In our contest, Ultra significantly improved MTB detection in EPTB samples compared to ZN microscopy that showed a sensibility of only 15.6%. Indeed, of 45 EPTB culture-positive, only 7 were detected by ZN microscopy while 43 were detected by Ultra assay. The high sensitivity of Ultra can facilitate the diagnosis of extrapulmonary forms of Tuberculosis featured by an almost complete negativity of smear microscopy [19] and in only two hours compared to 42 days of culture.
The specificity of Ultra in our study is high (97.5%). This result is in concordance with the specificities (97% - 100%) found in other low TB prevalent settings where culture was used as reference standard [10] [19]. In low TB prevalent settings, even a small reduction in specificity could increase the rate of false positive cases. For this reason, Ultra should be performed on pre-selected samples with a high clinical suspect of TB disease [18]. In other studies, it has been reported that the increase in sensitivity with Ultra respect Xpert, specifically in patients with a history of TB [12] [22] and patients with meningitis [23] came at the expense of a decrease in specificity. Although we excluded samples collected from patients receiving anti-tuberculosis therapy or previously diagnosed as having TB, we found 14 false positive results with Ultra assay. The 14 false-positive results were categorised as low (n = 3), very low (n = 8) and trace (n = 3). No medium or high results were found. Due to the difficulty in obtaining qualified pathological specimens, not repeated tests were done on tissues, lymph nodes and pus samples. On the 14 false positive, 7 were urine samples and were repeated. Out of 7 repeat tests, 6 of them turned out as not detected. Only one urine sample confirmed the positivity of Ultra assay and it was clinically diagnosed as pyelonephritis, an inflammation of the kidney, typically due to a bacterial infection. These results, although too small, suggest a reclassification of these samples as confirmed tuberculosis negative.

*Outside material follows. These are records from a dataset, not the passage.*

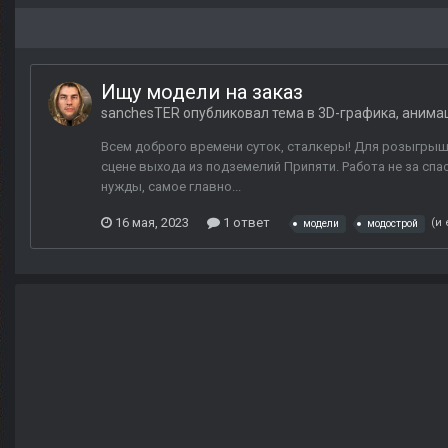
Ищу модели на заказ
sanchesTER
опубликовал тема в
3D-графика, анима
Всем доброго времени суток, сталкеры! Для розыгрыша
сцене выхода из подземелий Припяти. Работа не за сп
нужды, самое главно...
16 мая, 2023
1 ответ
(и
модели
модострой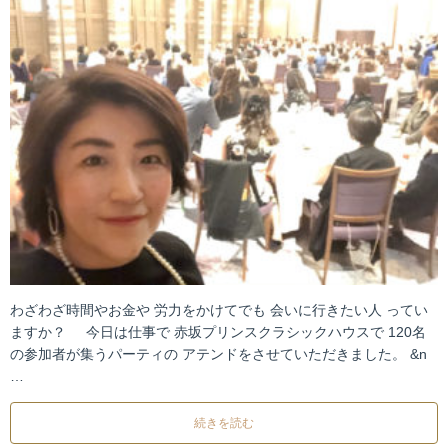
わざわざ時間やお金や 労力をかけてでも 会いに行きたい人 ってい
ますか？ 今日は仕事で 赤坂プリンスクラシックハウスで 120名
の参加者が集うパーティの アテンドをさせていただきました。 &n
…
続きを読む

The incidence of MDR-TB in our country, is low [1] [2]. Indeed, only two samples presented mutations related to RIF-R with Ultra assay, both confirmed with DST. One of them was a liquor. In this case, Ultra assay was essential to the rapid diagnosis of Tuberculous meningitis and the initial treatment of TB with 2nd line anti-tuberculosis drugs. One of the strengths of Ultra assay is to simultaneously detect MTC and RIF-R is but the inconsistency of our data does not permit to evaluate the overall performance of Ultra assay on MDR-TB EPTB samples.

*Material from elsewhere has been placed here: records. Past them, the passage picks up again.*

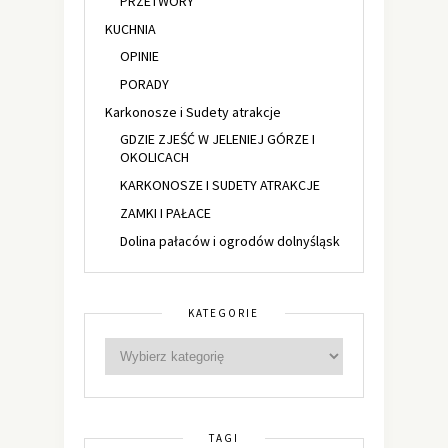
PRZETWORY
KUCHNIA
OPINIE
PORADY
Karkonosze i Sudety atrakcje
GDZIE ZJEŚĆ W JELENIEJ GÓRZE I
OKOLICACH
KARKONOSZE I SUDETY ATRAKCJE
ZAMKI I PAŁACE
Dolina pałaców i ogrodów dolnyśląsk
KATEGORIE
TAGI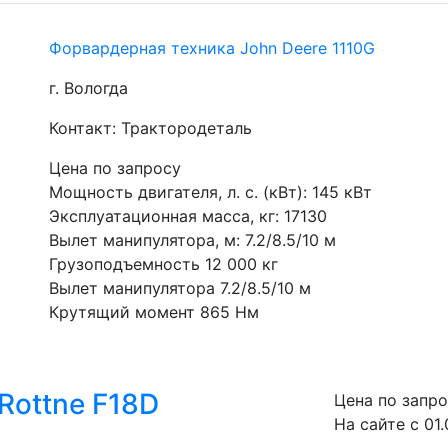
Форвардерная техника John Deere 1110G
г. Вологда
Контакт: Трактородеталь
Цена по запросу
Мощность двигателя, л. с. (кВт): 145 кВт
Эксплуатационная масса, кг: 17130
Вылет манипулятора, м: 7.2/8.5/10 м
Грузоподъемность 12 000 кг
Вылет манипулятора 7.2/8.5/10 м
Крутящий момент 865 Нм
Rottne F18D
Цена по запр
На сайте с 01.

This study has some limitations. We conducted a retrospective investigation based on a short observation period and with a limited number of sample sizes that can lead to uncertain the sensitivity and specificity estimates. However, we used data over a period of three years, considering the new cartridge was installed in our setting at the end of 2017. Further studies, including clinical data, are needed to better investigate the accuracy of Ultra assay.
5. Conclusion
To conclude, our results confirm Ultra assay to have a good performance in the diagnosis of EPTB in our setting. More studies are required to investigate the decrease of specificity of Ultra assay on the different types of extrapulmonary samples and the incidence and clinical consequence of false-positives results in countries with low TB incidence.